Bridges over the Danube near Novi Sad
The Danube is the narrowest near Novi Sad, and hence here it has been the easiest and most important river crossing in the southern part of the Pannonian Plain since ancient times.
Permanent bridges of Novi Sad, as parts of land routes that bridge the Danube, have a much wider function than connecting Novi Sad with the settlements on the Srem side of the Danube. They are of extraordinary importance in connecting Bačka, using the shortest routes, via Srem, with Belgrade, Central Serbia, Kosovo, and Macedonia, as well as the shortest connection with the Adriatic Sea and the port of Bar.
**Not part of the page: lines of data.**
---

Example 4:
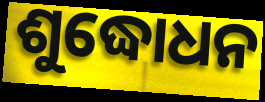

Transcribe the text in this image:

ଶୁଦ୍ଧୋଧନ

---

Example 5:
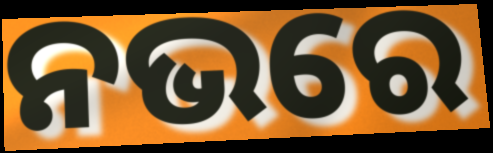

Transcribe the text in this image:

ନଭରେ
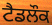
ਟੈਡਲੌਕ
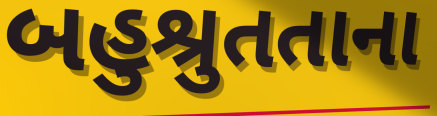
બહુશ્રુતતાના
In addition, they have international significance, because they connect the road and rail traffic of Central Europe with Southeastern Europe and Asia Minor by the shortest route. ...
The bridging of the Danube by permanent bridges between Novi Sad and Petrovaradin lasted (with occasional interruptions) for 125 years, from 1883 to 2009. In that period, ten permanent bridges were built: Emperor Franz Joseph’s Bridge – later Prince Andrej's Bridge (1883), Potiorek’s Bridge (1915), Prince Tomislavʼs Bridge (1928), War Bridge (1942), Marshal Titoʼs Bridge – later Varadin Bridge (1946), Brotherhood and Unity Bridge – Žeželjʼs Bridge (1961), Liberty Bridge (1981), and the three more bridges latter – Temporary assembly-dismantling road-railway bridge (2000), Varadin Bridge (2000), and (reconstructed) Liberty Bridge (2005). ...
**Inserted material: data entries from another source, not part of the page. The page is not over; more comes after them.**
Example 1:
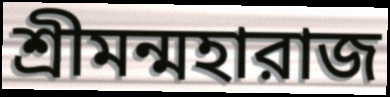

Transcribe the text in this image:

শ্রীমন্মহারাজ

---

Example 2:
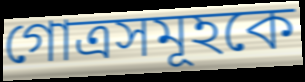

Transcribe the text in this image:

গোত্রসমূহকে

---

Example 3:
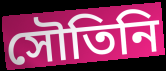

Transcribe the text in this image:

সৌতিনি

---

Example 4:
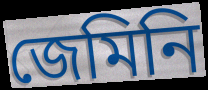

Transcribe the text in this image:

জেমিনি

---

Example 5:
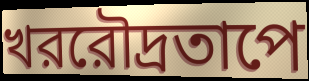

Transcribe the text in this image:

খররৌদ্রতাপে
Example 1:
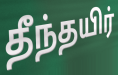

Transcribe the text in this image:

தீந்தயிர்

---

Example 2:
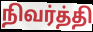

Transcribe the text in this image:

நிவர்த்தி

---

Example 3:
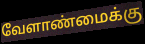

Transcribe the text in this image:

வேளாண்மைக்கு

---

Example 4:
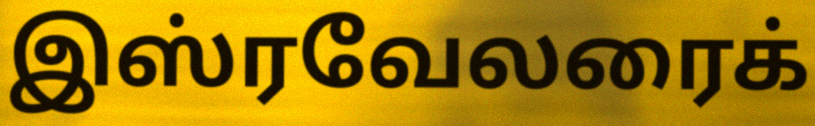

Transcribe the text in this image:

இஸ்ரவேலரைக்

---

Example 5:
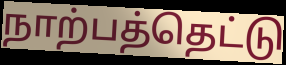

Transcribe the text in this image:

நாற்பத்தெட்டு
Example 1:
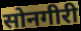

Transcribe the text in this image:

सोनगीरी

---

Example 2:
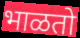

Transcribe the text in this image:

भाळतो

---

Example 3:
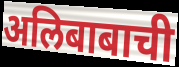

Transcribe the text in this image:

अलिबाबाची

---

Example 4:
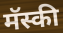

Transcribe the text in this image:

मॅस्की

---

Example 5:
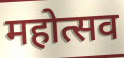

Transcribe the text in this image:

महोत्सव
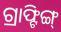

Over the course of 75 years, from 1924 to 1999, Novi Sad bridges were demolished seven times. They were demolished four times by others: the war railway bridge by the Germans in the Second World War in 1944; Varadin Bridge, Liberty Bridge, and Žeželjʼs Bridge by the NATO, in the dark period of war with ominous missiles in 1999. When, as they say, the rules of war dictated that bridges must be mined, we demolished them twice ourselves – the bridges of Prince Tomislav and Prince Andrej in April 1941, while Potiorek’s semi-permanent bridge was demolished by icebergs in 1924.